Logically, a travel request can have both status 'requested' and 'approved', so syntactically, both status belong to the white list of allowed values. However, from a business perspective, the transition from 'requested' to 'approved' is bound to some preconditions: requestor belongs to the respective cost center [whitelist check], approval of cost center manager is available [allowed status of business object], travel cost covered by available budget [dependency to status of another business object], travel cost according to corporate cost limits and other travel restrictions for example, no first class flights to Hawaii [rule-based checks].

While this is more in the field of functional correctness, this is only partly true. If the application does not take care of these checks, an attacker could provoke inconsistent or unforeseen states in a business system and use this for crafting further attacks.

Semantic checks are by nature only rarely provided by a platform (exception: frameworks like a rule engine) and thus have to be implemented by the applications.


As always, also input validation has 'grey zones' and limits where a meaningful check is very difficult to apply or where a check would severely limit the business functionality built on top, or unreasonably increase TCO for the customer.

The frequently cited example is 'name and address fields': Names and addresses are difficult to properly limit from a size perspective, if your software is supposed to run all over this planet.

White lists for names and addresses, in addition, are also very difficult to fill due to the variety and sheer amount of possibilities.


Longest name of a city in Europe: Llanfairpwllgwyngyllgogerychwyrndrobwllllantysiliogogogoch (58 characters, city in Wales, Great Britain)
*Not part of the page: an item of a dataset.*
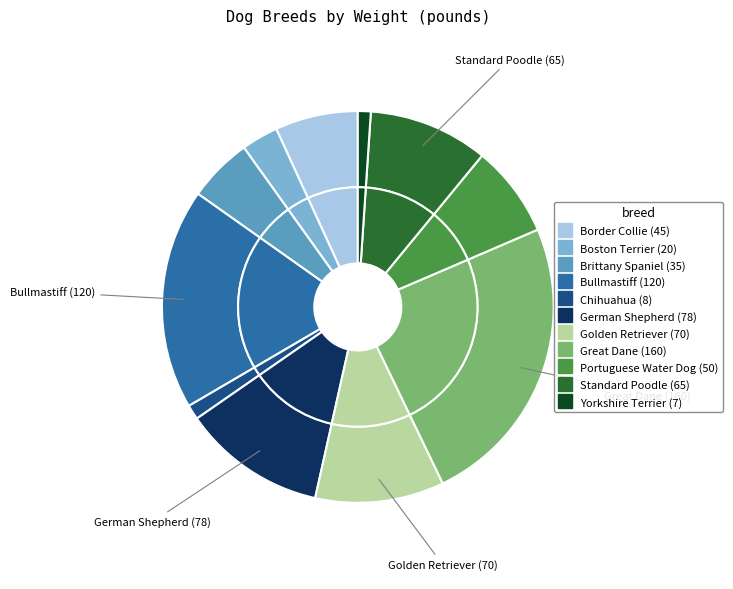

Combined, do Golden Retriever and Boston Terrier account for over 50%?

No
Longest first name of human being (according to Guiness Book of Records 1978, born 29th of February 1904): First name(s): Adolph Blaine Charles David Earl Frederick Gerald Hubert Irvin John Kenneth Lloyd Martin Nero Oliver Paul Quincy Randolph Sherman Thomas Uncas Victor William Xerxes Yancy Zeus

Looking at these extreme examples, the conclusion could be that, input validation is not possible and thus name and address fields should always be typed as STRINGs, but this would be completely wrong.

Also name and address fields (and similar fields with a broad size variance) should have a reasonable size limit.


Even if the size of input varies a lot or is difficult to predict, input variables or database fields should not be typed as STRING but limited to a reasonable length.

In addition, critical characters (characters useful for crafting attacks) should be disallowed if possible and if the limitation would not hinder business functionality.

As an example, if you can exclude '<' and '>' characters in input fields, this exclusion would make the life of a XSS attacker much more difficult.

The less input validation is possible, the more important it is to apply proper output encoding.